# [EXTRACTED ENTRIES]
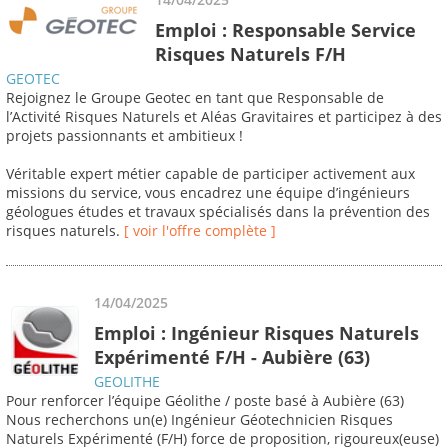
Emploi : Responsable Service
Risques Naturels F/H
GEOTEC
Rejoignez le Groupe Geotec en tant que Responsable de
l’Activité Risques Naturels et Aléas Gravitaires et participez à des
projets passionnants et ambitieux !
Véritable expert métier capable de participer activement aux
missions du service, vous encadrez une équipe d’ingénieurs
géologues études et travaux spécialisés dans la prévention des
risques naturels.
[ voir l'offre complète ]
14/04/2025
Emploi : Ingénieur Risques Naturels
Expérimenté F/H - Aubière (63)
GEOLITHE
Pour renforcer l’équipe Géolithe / poste basé à Aubière (63)
Nous recherchons un(e) Ingénieur Géotechnicien Risques
Naturels Expérimenté (F/H) force de proposition, rigoureux(euse)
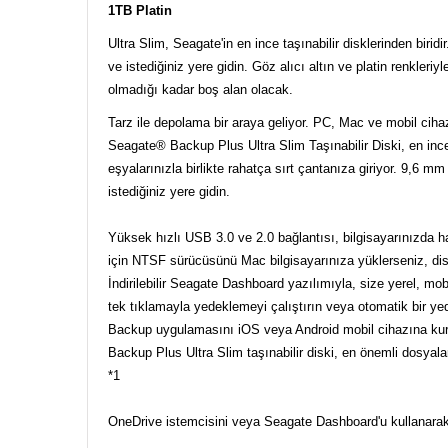
1TB Platin
Ultra Slim, Seagate'in en ince taşınabilir disklerinden biri
ve istediğiniz yere gidin. Göz alıcı altın ve platin renkleriyl
olmadığı kadar boş alan olacak.
Tarz ile depolama bir araya geliyor. PC, Mac ve mobil cihaz
Seagate® Backup Plus Ultra Slim Taşınabilir Diski, en ince ve
eşyalarınızla birlikte rahatça sırt çantanıza giriyor. 9,6 
istediğiniz yere gidin.
Yüksek hızlı USB 3.0 ve 2.0 bağlantısı, bilgisayarınızda har
için NTSF sürücüsünü Mac bilgisayarınıza yüklerseniz, disk
İndirilebilir Seagate Dashboard yazılımıyla, size yerel, mo
tek tıklamayla yedeklemeyi çalıştırın veya otomatik bir y
Backup uygulamasını iOS veya Android mobil cihazına ku
Backup Plus Ultra Slim taşınabilir diski, en önemli dosyal
*1
OneDrive istemcisini veya Seagate Dashboard'u kullanarak 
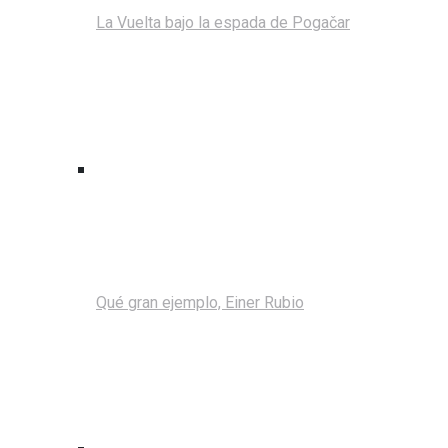
La Vuelta bajo la espada de Pogačar
Qué gran ejemplo, Einer Rubio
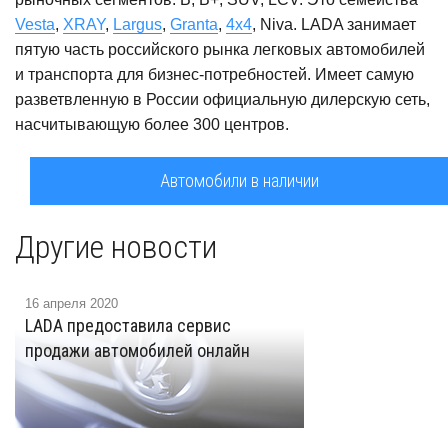
Vesta
,
XRAY
,
Largus
,
Granta
,
4x4
, Niva. LADA занимает
пятую часть российского рынка легковых автомобилей
и транспорта для бизнес-потребностей. Имеет самую
разветвленную в России официальную дилерскую сеть,
насчитывающую более 300 центров.
Автомобили в наличии
Другие новости
16 апреля 2020
LADA предоставила сервис
продажи автомобилей онлайн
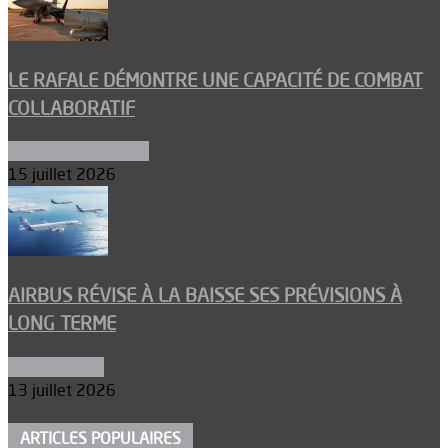
LE RAFALE DÉMONTRE UNE CAPACITÉ DE COMBAT
COLLABORATIF
Aéronefs de combat
15 juillet 2026
AIRBUS RÉVISE À LA BAISSE SES PRÉVISIONS À
LONG TERME
Aéronautique
13 juillet 2026
ARTICLES POPULAIRES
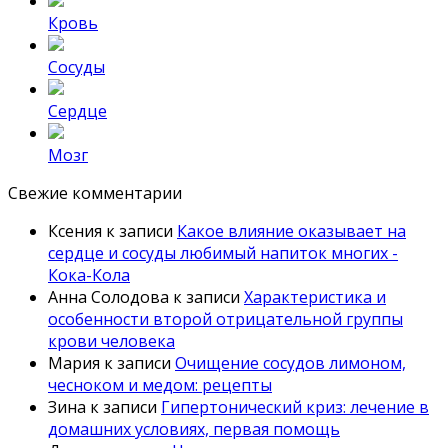
Кровь
Сосуды
Сердце
Мозг
Свежие комментарии
Ксения
к записи
Какое влияние оказывает на
сердце и сосуды любимый напиток многих -
Кока-Кола
Анна Солодова
к записи
Характеристика и
особенности второй отрицательной группы
крови человека
Мария
к записи
Очищение сосудов лимоном,
чесноком и медом: рецепты
Зина
к записи
Гипертонический криз: лечение в
домашних условиях, первая помощь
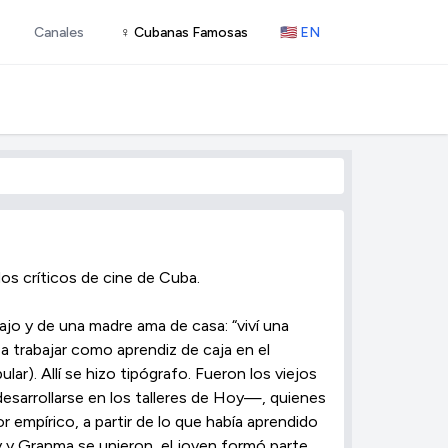
Canales
♀ Cubanas Famosas
🇺🇸 EN
os críticos de cine de Cuba.
bajo y de una madre ama de casa: “viví una
a trabajar como aprendiz de caja en el
lar). Allí se hizo tipógrafo. Fueron los viejos
esarrollarse en los talleres de Hoy—, quienes
or empírico, a partir de lo que había aprendido
 y Granma se unieron, el joven formó parte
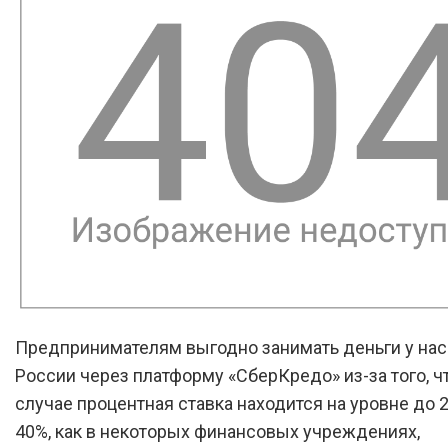
Предпринимателям выгодно занимать деньги у на
России через платформу «СберКредо» из-за того, ч
случае процентная ставка находится на уровне до 2
40%, как в некоторых финансовых учреждениях,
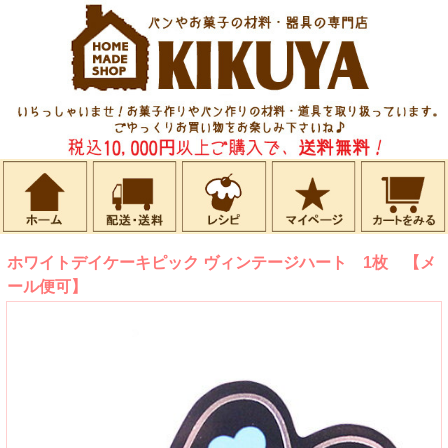
ホワイトデイケーキピック ヴィンテージハート 1枚 【メ
ール便可】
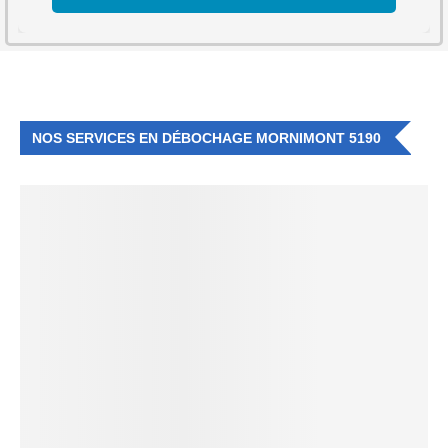
NOS SERVICES EN DÉBOCHAGE MORNIMONT 5190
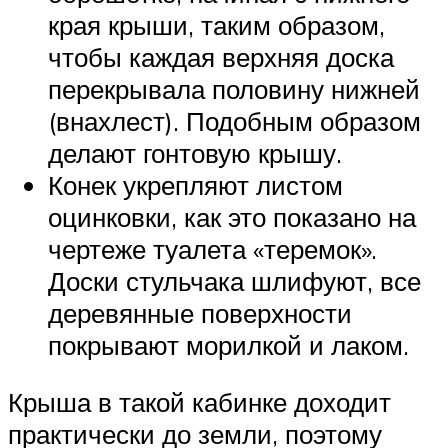
края крыши, таким образом,
чтобы каждая верхняя доска
перекрывала половину нижней
(внахлест). Подобным образом
делают гонтовую крышу.
Конек укрепляют листом
оцинковки, как это показано на
чертеже туалета «теремок».
Доски стульчака шлифуют, все
деревянные поверхности
покрывают морилкой и лаком.
Крыша в такой кабинке доходит
практически до земли, поэтому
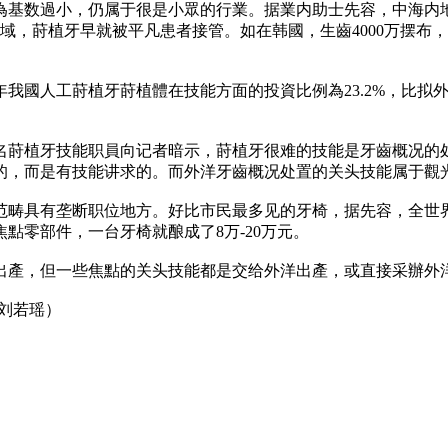
数過小，仍属于很是小眾的行業。据業内助士先容，中海内地有13亿
地域，莳植牙早就被平凡患者接管。如在韩國，生齒4000万摆布，2
13年我國人工莳植牙莳植體在技能方面的投資比例為23.2%，
名莳植牙技能职員向记者暗示，莳植牙很难的技能是牙齒概况的
的，而是有技能讲求的。而外洋牙齒概况处置的关头技能属于觀
范畴具有垄断职位地方。好比市民最多见的牙椅，据先容，全世界
點零部件，一台牙椅就酿成了8万-20万元。
出產，但一些焦點的关头技能都是交给外洋出產，或直接采辦外
 刘若瑶）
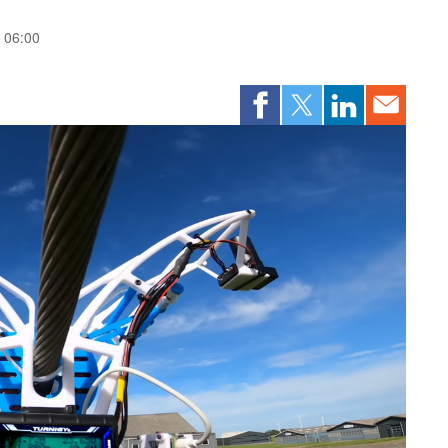
u 06:00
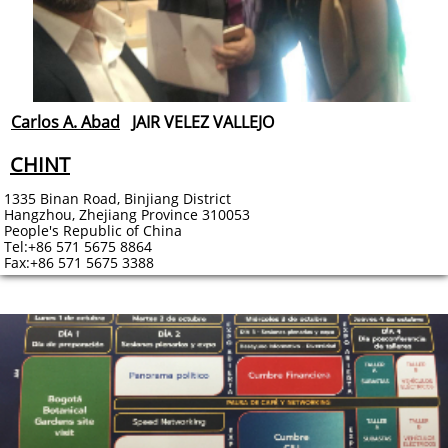
Carlos A. Abad
JAIR VELEZ VALLEJO
CHINT
1335 Binan Road, Binjiang District
Hangzhou, Zhejiang Province 310053
People's Republic of China
Tel:+86 571 5675 8864
Fax:+86 571 5675 3388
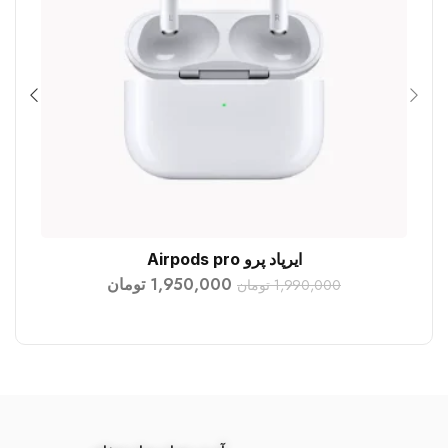
ایرپاد پرو Airpods pro
افزودن به سبد خرید
1,950,000
تومان
1,990,000
تومان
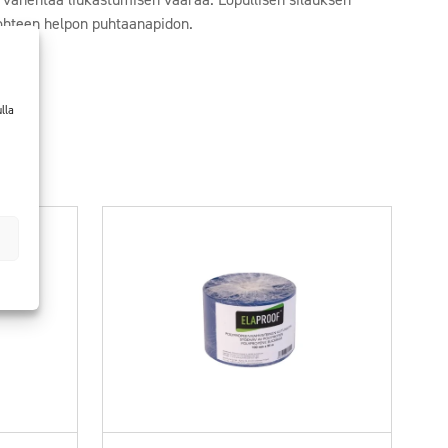
kohteen helpon puhtaanapidon.
lla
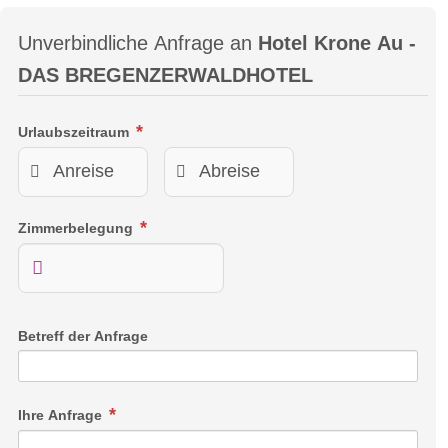
Unverbindliche Anfrage an
Hotel Krone Au -
DAS BREGENZERWALDHOTEL
Urlaubszeitraum
Zimmerbelegung
Juniorsuite
Viel Platz, große Räumlichkeiten und ein einzigartiger Blick
auf die Berge. Genießen Sie unsere modernen,
Betreff der Anfrage
lichtdurchfluteten Juniorsuiten mit stilvoller, hochwertiger
Möblierung aus der Region.
Ihre Anfrage
Juniorsuite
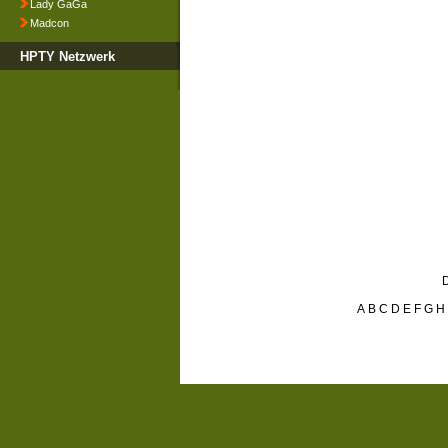
Lady GaGa
Madcon
HPTY Netzwerk
D
A
B
C
D
E
F
G
H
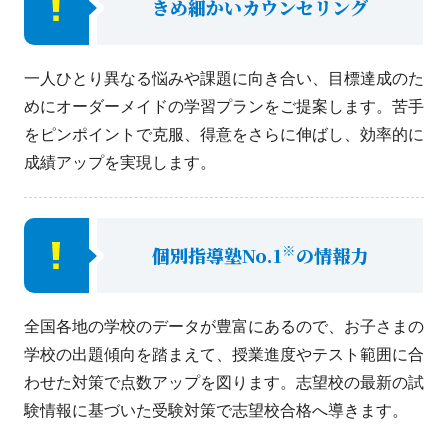
きめ細かいカウンセリング
一人ひとり異なる悩みや課題に向き合い、目標達成のた
めにオーダーメイドの学習プランをご提案します。苦手
をピンポイントで克服、得意をさらに伸ばし、効率的に
成績アップを実現します。
※
個別指導塾No.1
の情報力
全国各地の学校のデータが豊富にあるので、お子さまの
学校の出題傾向を踏まえて、授業進度やテスト範囲に合
わせた対策で点数アップを図ります。志望校の最新の試
験情報に基づいた受験対策で志望校合格へ導きます。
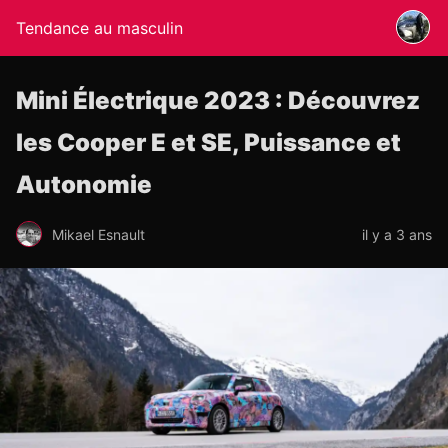
Tendance au masculin
Mini Électrique 2023 : Découvrez
les Cooper E et SE, Puissance et
Autonomie
Mikael Esnault
il y a 3 ans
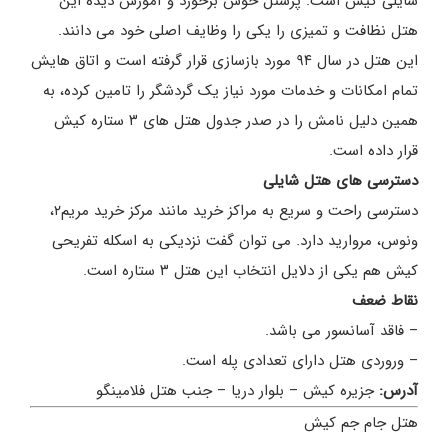
شایلی کیش است. پرسنل خوش برخورد و آموزش دیده این
هتل نظافت و تمیزی را یکی را وظایف اصلی خود می دانند.
این هتل در سال ۹۴ مورد بازسازی قرار گرفته است و اتاق هایش
تمام امکانات و خدمات مورد نیاز یک گردشگر را تامین کرده، به
همین دلیل نامش را در صدر جدول هتل های ۳ ستاره کیش
قرار داده است.
دسترسی های هتل شایلی
دسترسی راحت و سریع به مراکز خرید مانند مرکز خرید مریم۲،
ونوس، مروارید دارد. می توان گفت نزدیکی به اسکله تفریحی
کیش هم یکی از دلایل انتخاب این هتل ۳ ستاره است.
نقاط ضعف
– فاقد آسانسور می باشد.
– وروردی هتل دارای تعدادی پله است.
آدرس:
جزیره کیش – بلوار دریا – جنب هتل فلامینگو
هتل جام جم کیش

# [EXERCISE DETAILS]
Locate the word "bajo" in the data above. Copy every line carrying it.

# [SOLVED PROBLEM]
La Vuelta bajo la espada de Pogačar
bajo y de una madre ama de casa: “viví una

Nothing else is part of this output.